ABORTION IS ILLEGAL

AgapePress
February 28, 2003
http://headlines.agapepress.org/archive/2/282003rck.asp
Actually, Abortion is Already Illegal
By R. Cort Kirkwood

Finally, the pro-life movement triumphed over legal despotism. The U.S. Supreme Court declared that the Racketeering Influenced and Corrupt Organizations Act, a federal law used to fight organized crime, does not prohibit pro-life protests at abortuaries. Organized crime means the Mafia, not Operation Rescue, but lower courts agreed with the pro-aborts that demonstrators were "racketeers." It was utter legal nonsense, of course, but so is 1973's Roe v. Wade decision, which legalized abortion in all 50 states. Women, the court's sophists opined, have a "right" to murder the unborn. Ever since then, pro-lifers have failed to overturn the legal abomination in court, or by amendment to the U.S. Constitution, or by urging presidents to appoint judicial enemies of Roe to federal courts. Courts routinely strike down laws restricting abortion.

Yet we don't need laws regulating abortion, and we don't need a constitutional amendment. We don't need pro-life justices. Unenforced laws already forbid abortion.

State Laws Real pro-lifers believe life begins at conception and that abortion is first-degree murder; that is, the premeditated killing of a human being. If abortion is premeditated murder, then all 50 states already forbid it, for every state in the union forbids murder. Problem is, our courts have muddled the "legal definition" of human life to permit abortion, which is why they occur at a rate of some 3,000 per day.

Still, the question is why pro-lifers fight for laws, such as those requiring parental consent, which are intended to slow the killing. If they believe abortion is first-degree murder, then parental consent laws merely require a parent's permission for a minor to murder her child.

Likewise for "informed-consent" laws, which require doctors to explain a baby's gestational stage, and the potential dangers to the mother, before an abortion.

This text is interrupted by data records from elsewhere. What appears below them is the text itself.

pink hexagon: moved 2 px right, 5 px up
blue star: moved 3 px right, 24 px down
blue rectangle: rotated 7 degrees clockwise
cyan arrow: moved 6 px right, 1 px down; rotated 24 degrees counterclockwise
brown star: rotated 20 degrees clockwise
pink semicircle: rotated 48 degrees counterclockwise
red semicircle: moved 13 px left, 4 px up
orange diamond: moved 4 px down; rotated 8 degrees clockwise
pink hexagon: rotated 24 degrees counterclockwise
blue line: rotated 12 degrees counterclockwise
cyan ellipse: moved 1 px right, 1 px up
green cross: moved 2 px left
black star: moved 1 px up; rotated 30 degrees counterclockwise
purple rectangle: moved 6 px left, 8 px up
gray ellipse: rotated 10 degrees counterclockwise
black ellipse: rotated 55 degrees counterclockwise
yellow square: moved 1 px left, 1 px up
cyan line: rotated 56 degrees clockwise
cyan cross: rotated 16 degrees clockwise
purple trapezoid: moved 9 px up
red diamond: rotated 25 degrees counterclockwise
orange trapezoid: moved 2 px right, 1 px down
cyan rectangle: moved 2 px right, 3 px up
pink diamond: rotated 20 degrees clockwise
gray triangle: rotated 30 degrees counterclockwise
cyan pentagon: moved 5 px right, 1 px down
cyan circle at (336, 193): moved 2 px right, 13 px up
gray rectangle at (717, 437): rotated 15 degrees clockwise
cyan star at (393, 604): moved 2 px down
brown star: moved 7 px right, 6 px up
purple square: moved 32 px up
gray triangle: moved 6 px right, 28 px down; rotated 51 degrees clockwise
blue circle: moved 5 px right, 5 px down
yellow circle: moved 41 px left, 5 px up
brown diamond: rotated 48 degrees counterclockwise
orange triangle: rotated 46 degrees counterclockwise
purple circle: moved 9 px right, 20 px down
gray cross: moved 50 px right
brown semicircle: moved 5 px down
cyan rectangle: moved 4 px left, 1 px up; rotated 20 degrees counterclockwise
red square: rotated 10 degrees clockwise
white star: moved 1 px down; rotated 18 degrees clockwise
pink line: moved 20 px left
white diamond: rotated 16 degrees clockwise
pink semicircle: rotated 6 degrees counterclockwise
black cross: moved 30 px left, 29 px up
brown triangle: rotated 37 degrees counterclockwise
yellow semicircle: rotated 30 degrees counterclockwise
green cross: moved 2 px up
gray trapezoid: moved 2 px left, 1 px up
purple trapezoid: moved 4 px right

The Supreme Court recently "approved" such a law in Indiana, termed one of the "most restrictive in the nation." In truth, the law "restricts" nothing; it does not abolish abortion or stop just one abortion. If the pro-lifers are right, that abortion is murder; the doctor is simply explaining the danger of murdering the child.

The Federal Constitution On the other hand, pro-lifers could hoist the liberals on their own legal petard. They could argue the liberal (and wrong) interpretation of the Constitution's 14th Amendment to end abortion. Perhaps some pro-life lawyer has tried it, but in any event many criminal defendants and civil plaintiffs have won cases by arguing that life, liberty, and property were taken without "due process," or that someone denied them "equal protection" of the law. Liberals have used the 14th to foist their unconstitutional agenda upon the American people. If human life beings at conception, a consistent interpretation of the 14th would forbid abortion everywhere. But again, why invoke it? If abortion is murder, the 50 states prohibit it.

Defining Life Pro-lifers must settle on a strategy to stop abortion, but that strategy does not turn on the tactic of piling new laws on top of existing laws. Pro-lifers must press for enforcing those laws. But only one thing would allow that, and only by undermining the Roe decision: the state must define life as beginning at conception. If a law is needed, that is it. The clinics would close, debate would end, protests would cease. Abortion would be recognized for what it is: murder in the first degree.